Aku hanyalah seorang pengembara yang baru saja menemukan pulau tambatan
hati, setelah sekian lama terombang-ambing dalam gelombang kebingungan
dan kebimbangan, hingga Allah menurunkan rizki-Nya kepadaku berupa
dirimu, sebagai tempat pelipur lara, sebagai tempat berkasih sayang,
sebagai tempat berkeluh kesah, sebagai tongkat penunjuk jalan, sebagai
pelita dalam kegelapan, sebagai embun di kala dahaga, sebagai tempat
berteduh di kala panas, sebagai selimut di kala dingin, sebagai peredam
duka di kala emosi, sebagai tempat berpangku mesra di kala gundah gulana
dan sebagai tempat mengadu di kala ragu dan buntu.
Adindaku...
Aku
menyadari siapa diriku, maka aku tak
ingin meminta lebih kepadamu, aku tak ingin engkau secantik
Zulaikha, atau secerdas Aisyah, atau sezuhud Khadijah atau semulia
Maryam. Aku juga tak ingin engkau se-shalehah Asiah tetapi bersuamikan
Fir'aun. Aku hanya ingin engkau seperti apa adanya, yang menangis di
kala
sedih, yang marah di kala terluka dan tersenyum di kala bahagia. Aku
tidak
menginginkan engkau se-sempurna istri sang Nabi, sebab aku sadar bahwa
aku pun tidak se-sempurna beliau. Yang aku inginkan adalah bahwa kita
saling menjaga agar bisa meneladani akhlak para Nabi, sahabat dan
shahabiyah.
Adindaku…
Adindaku…
Jika engkau mengharap harta dariku,
ketahuilah aku hanyalah seorang pemuda biasa, yang penghasilannya dapat
engkau lihat sendiri. Aku juga bukan pengusaha yg mungkin bisa
mewujudkan semua impianmu dengan uang mereka. Tapi jika engkau
berpendapat bahwa harta dapat membawa kita menuju syurga dan kefakiran
bisa membawa kepada kekufuran, aku setuju denganmu. Tapi aku bukanlah
Abdurrahman bin Auf, atau Abu Bakar Shiddiq atau Utsman bin Affan, yang
dengan hartanya bisa membawa mereka ke pintu syurga.
Adinda ku...
Justru
dengan keberkahan yang insyaAllah
hadir bersamamu, kita bisa bersama-sama mengumpulkan harta sebagai bekal
untuk akhirat kita. Justru dengan pernikahan ini semoga Allah
membukakan pintu-pintu rezeki dari arah yg kita tidak sangka-sangka.

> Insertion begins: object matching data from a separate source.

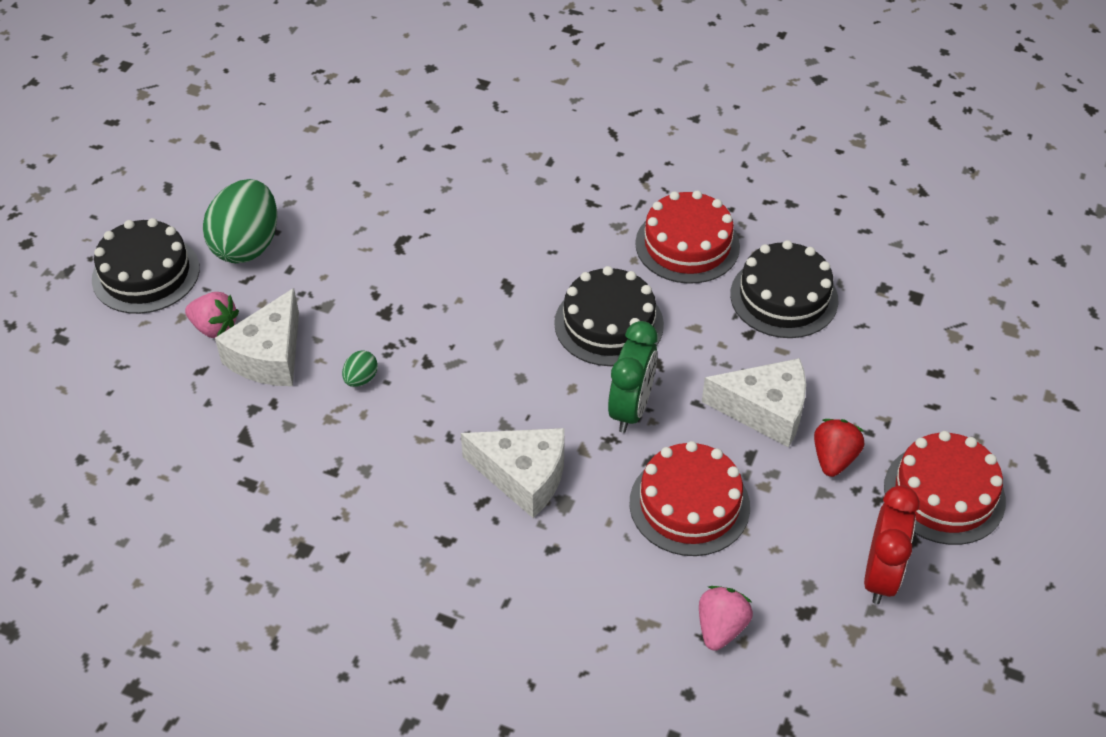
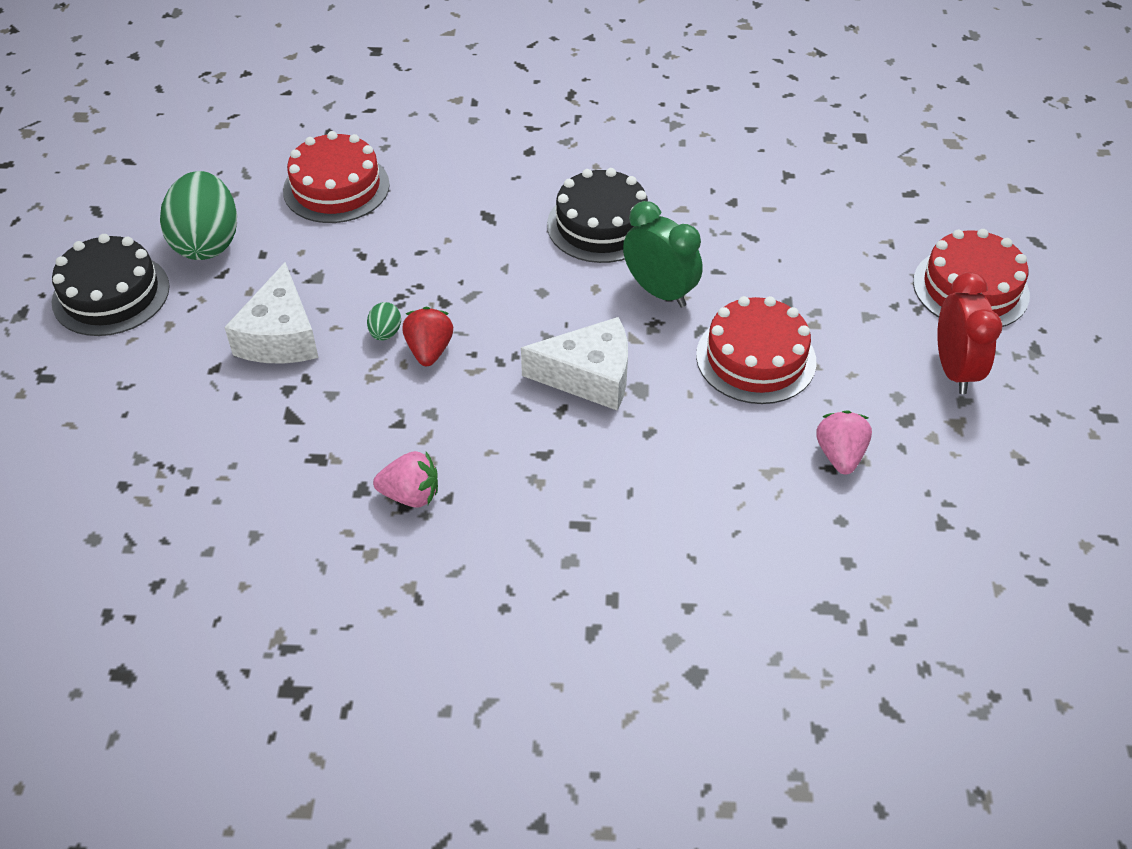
camera: 20 degrees left, 0 degrees up
(215, 328) = (210, 325): pink strawberry -> pink strawberry (411, 495)
(631, 409) = (659, 292): green clock -> green clock turned 45 degrees counterclockwise
(687, 245) = (638, 142): red cake -> red cake (336, 187)
(765, 410) = (781, 261): white cheese -> none
(784, 297) = (747, 164): black cake -> none
(834, 459) = (862, 285): red strawberry -> red strawberry (429, 350)

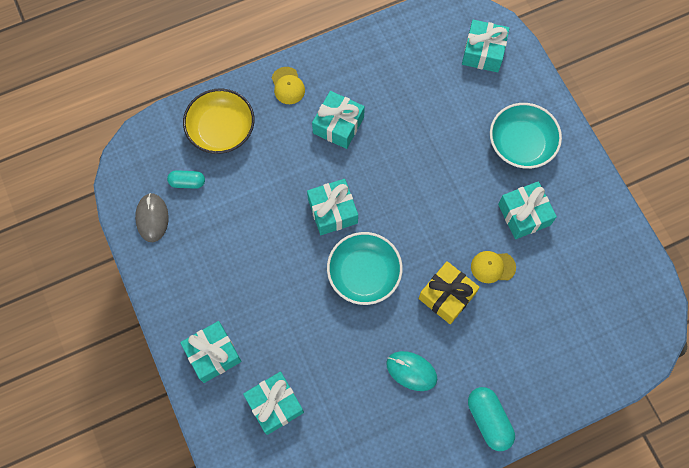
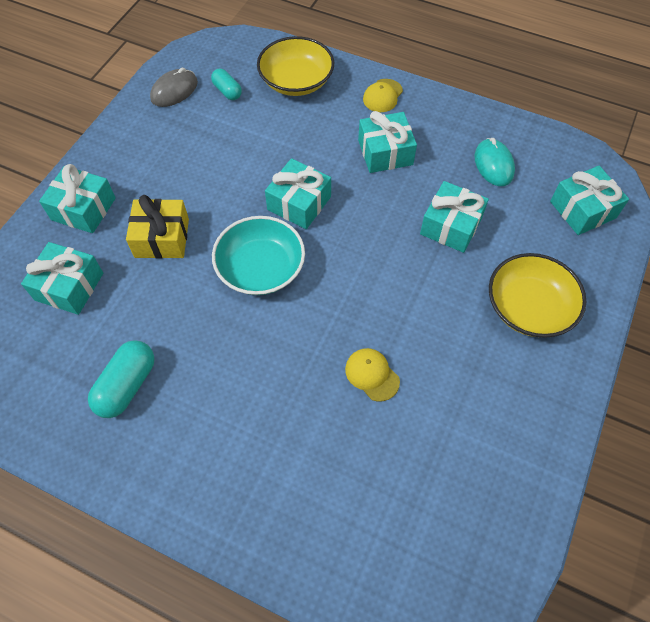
camera: 50 degrees right, 10 degrees down
(411, 371) = (194, 378): turquoise mouse -> turquoise mouse (493, 164)
(447, 296) = (302, 354): yellow gift -> yellow gift (162, 238)
(488, 420) = (197, 493): turquoise capsule -> turquoise capsule (127, 385)
(521, 144) = (529, 307): turquoise bowl -> yellow bowl
(524, 214) = (457, 364): turquoise gift -> turquoise gift (451, 226)

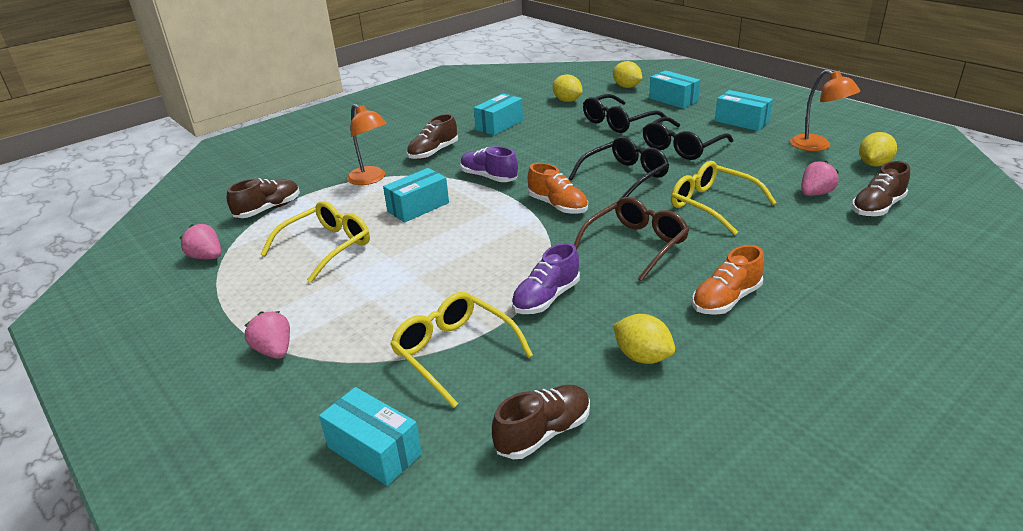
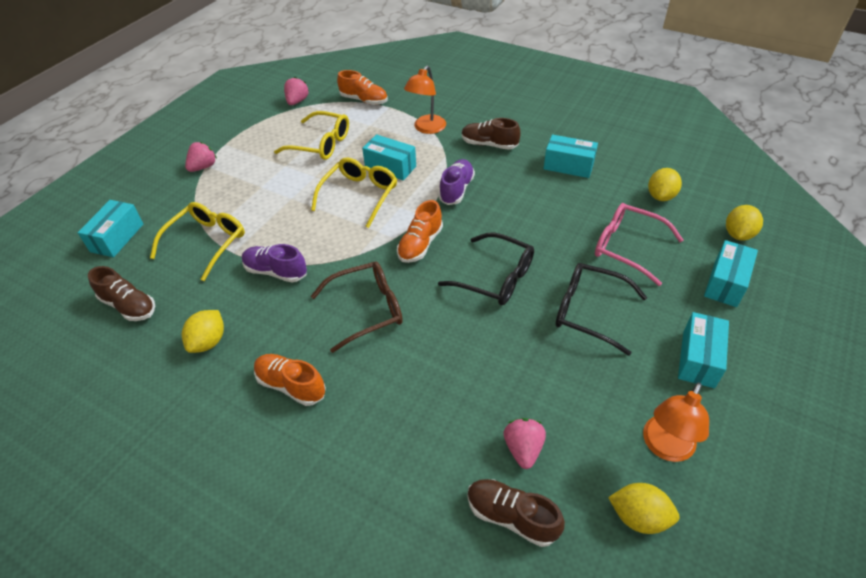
camera: 70 degrees right, 15 degrees up
(268, 209) = (364, 100): brown shoe -> orange shoe
(618, 122) = (627, 247): black glasses -> pink glasses
(635, 245) = (367, 309): brown glasses -> brown glasses turned 45 degrees counterclockwise
(712, 205) = (461, 355): yellow glasses -> yellow glasses (359, 195)
(815, 194) = (523, 449): pink strawberry -> pink strawberry turned 120 degrees counterclockwise

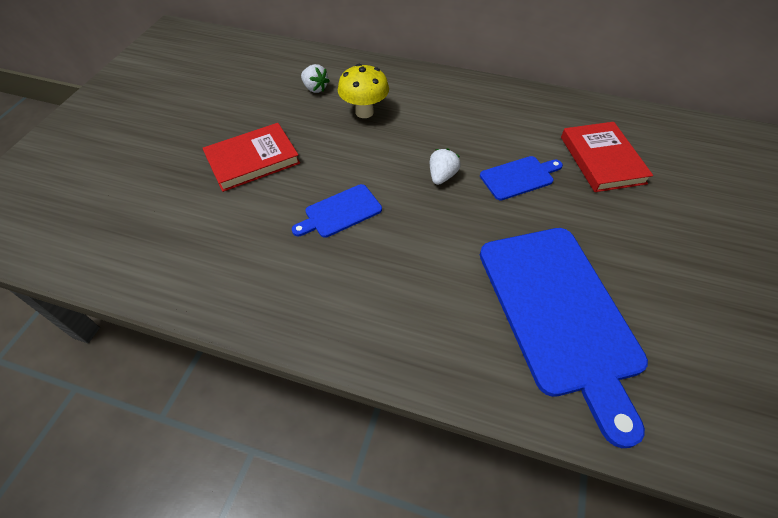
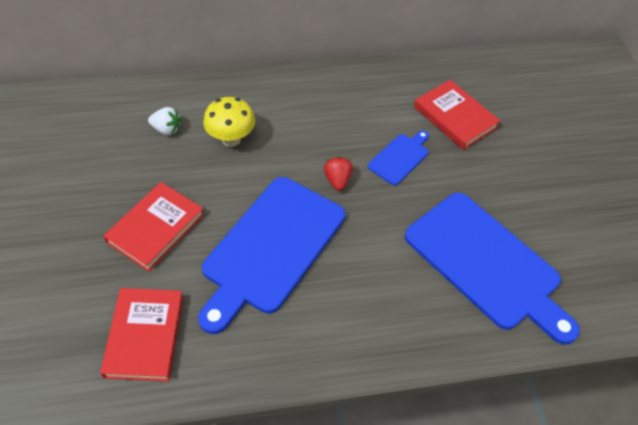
camera: 30 degrees left, 0 degrees up
(181, 242) = (144, 336): none -> red book
(340, 212) = (271, 248): blue cutting board -> blue cutting board, size x2.17
(442, 176) = (337, 180): white strawberry -> red strawberry

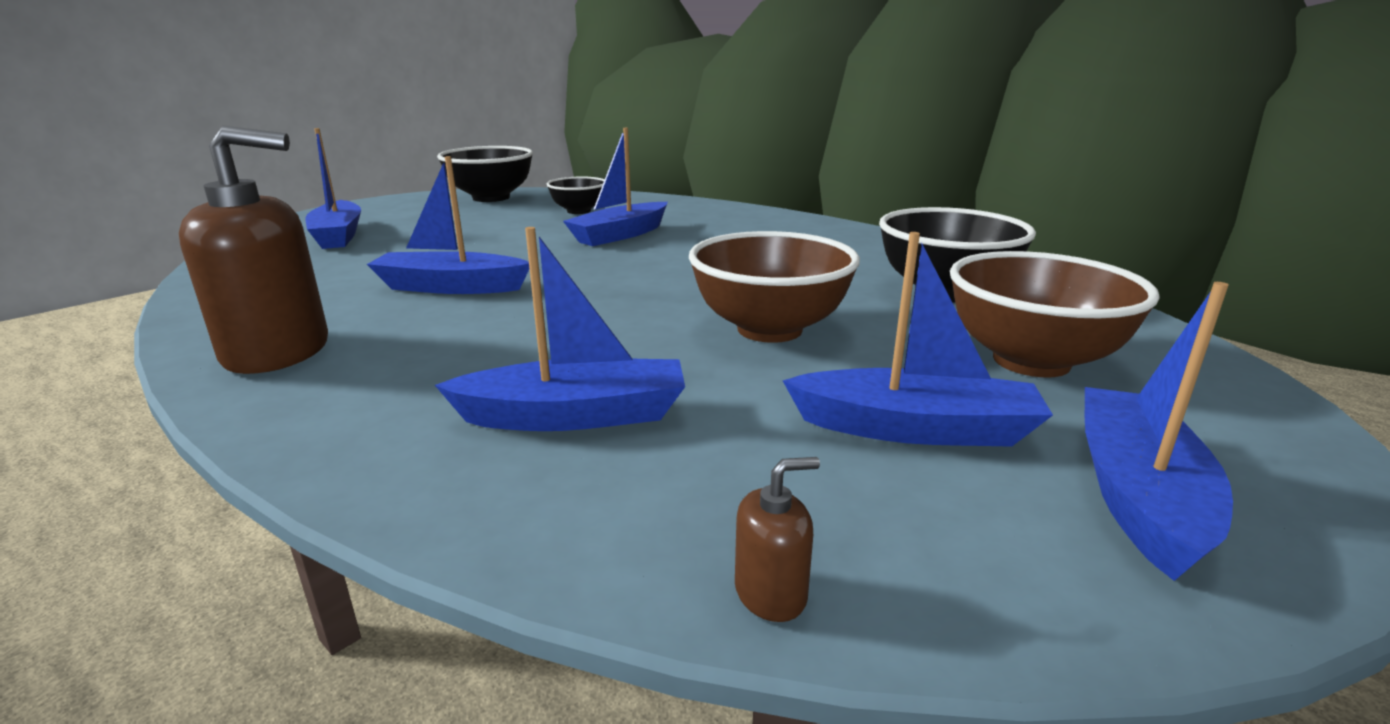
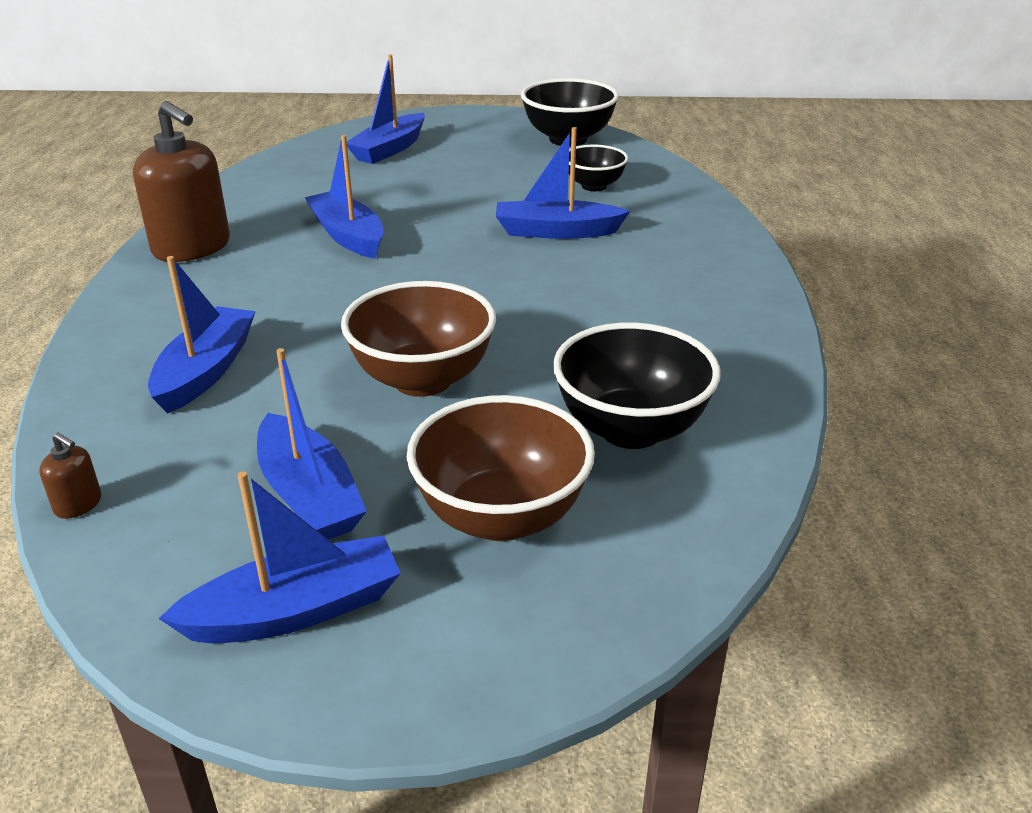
camera: 50 degrees right, 10 degrees up
(575, 416) = (206, 371): blue boat -> blue boat turned 120 degrees counterclockwise

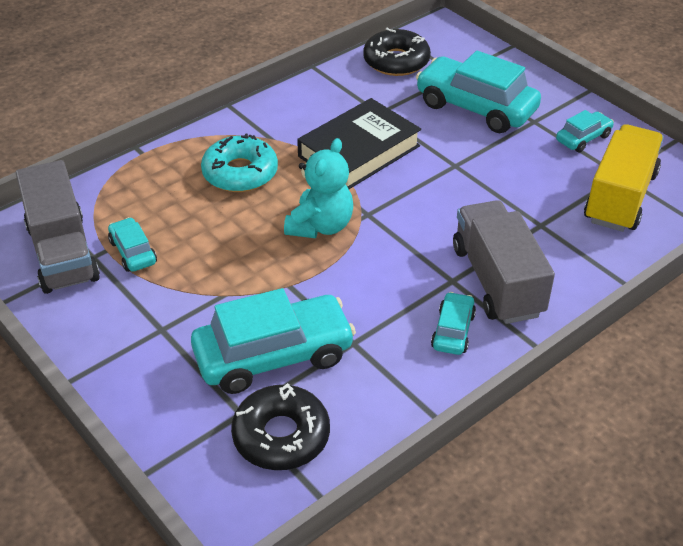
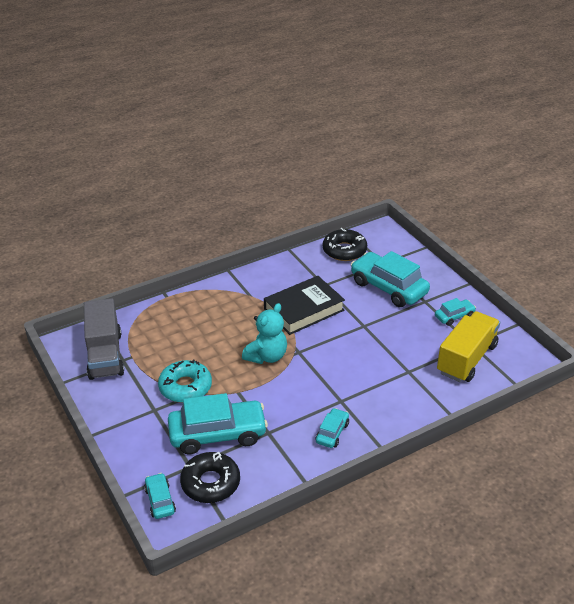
camera: 10 degrees right, 5 degrees down
(133, 252) = (147, 360): turquoise car -> turquoise car (160, 500)
(240, 173) = (224, 316): turquoise donut -> turquoise donut (185, 387)
(497, 281) = (369, 404): grey truck -> none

Mari kita mencari rizki-Nya yang sangat melimpah bertebaran di
muka bumi agar kita menjadi orang yang bisa menyantuni fakir miskin,
mengasihi anak yatim, memberi pada yang kekurangan, menolong kaum
dhuafa, dan membelanjakan segala harta yang halal untuk kemaslahatan
ummat dan dakwah. Dengan ridho Allah semoga Dia memberikan kekuatan
kepada harta kita untuk memberikan kekuatan iman dan takwa kita serta
orang-orang yang ada di sekitar kita.
Adindaku sayang...
Saat
mengetahui engkau menerima
khitbahku. Aku menangis terharu, bumi yang kupijak seakan bergoyang.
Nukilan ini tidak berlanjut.